==== Reading passage
For reference, I pinned the soft interrupt handling for rx queues to separate cores - f0 to core 3, f1 to 4, f2 to 5, and assigned receiving application instances to same cores.

I also set rx-usec to 1000 (it defaulted to 3). I may experiment with higher. Latency is not very important in this case. I do still get occasional incomplete frame, but no more continuously growing backlog of packets.

I did try to set smp_affinity, and that fails with Input/output errors (??). From reading (maybe even a post from you @linuxdev?), I’m wondering if this is a limitation of ARM for hardware interrupt balancing. In any case CPU 0 gets hit pretty hard, but apparently not overwhelmed. Having the applications and ksoftirq’s on separate cores may be helping with that - I’ve only tried happy path at this point trying to get positive results as fast as possible.

So if you need to prototype using GigE Vision I/O like this (at least with these AvT cameras), you can probably make due with the dev kit carrier.

Thanks for your help. I’ll update if it makes me cry.

It sounds like you are getting best use of all of the cores…your combination of affinity for soft irq and user space applications would be correct.

Anything needing a hardware IRQ is likely to fail on any CPU core other than core 0. If there is no wiring to another core, then that core cannot handle knowledge of that interrupt (core 0 could have a driver which in turn generates a software IRQ sending the remainder of work to a new core, but initial data from talking to hardware must go through core 0). On an Intel CPU there is a chip known as the I/O APIC (asynchronous programmable interrupt controller). This is responsible for receiving an interrupt and distributing to cores other than core 0. Intel cores have some hardware support for interacting with the I/O APIC. On an AMD CPU the cores themselves have a bit different topology, and directly support distributing hardware IRQs to different cores.

For ARM to use different cores there would need to be the equivalent of an I/O APIC, but none of the Tegra devices have this. I do not know if it is even possible…as mentioned above an Intel core has some hardware support to make it possible to add the I/O APIC, and the architecture under AMD directly supports this. If a Tegra SoC had this the performance would be leaps and bounds ahead of current technology without even modifying current cores to be faster…I/O and latency becoming closer to a high quality soft real time would drastically improve under high load. Current Tegra/ARM devices are essentially still single core when it comes to handling random I/O from the outside world.

If you were to watch “/proc/interrupts” via something like “watch -n 1 /proc/interrupts” you would see a lot of interrupts going to core 0. If from an outside Linux host you were to run “sudo ping -f <address_of_jetson>” to hit the Jetson with maximum rate only core 0 will be handling the interrupts from the ethernet. If you were to do the equivalent with a highly threaded user space program making use of software drivers (e.g., protocol features), and if that program had no need of hardware access, I believe you would start seeing other cores servicing many more interrupts. Anything user space, and anything in kernel space not requiring hardware access can use those other cores. Some special hardware access may be wired to other cores, but this is specific case and not generally available for I/O.
========
==== Excerpted records
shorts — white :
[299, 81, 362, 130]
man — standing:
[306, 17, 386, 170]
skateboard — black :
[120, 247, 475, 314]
========
Action item | Translate this sentence from the forum thread on Jetson interrupt handling into Spanish: "Current Tegra/ARM devices are essentially still single core when it comes to handling random I/O from the outside world."

Result below | Los dispositivos Tegra/ARM actuales siguen siendo, en esencia, de un solo núcleo en lo que respecta a manejar la E/S aleatoria procedente del mundo exterior.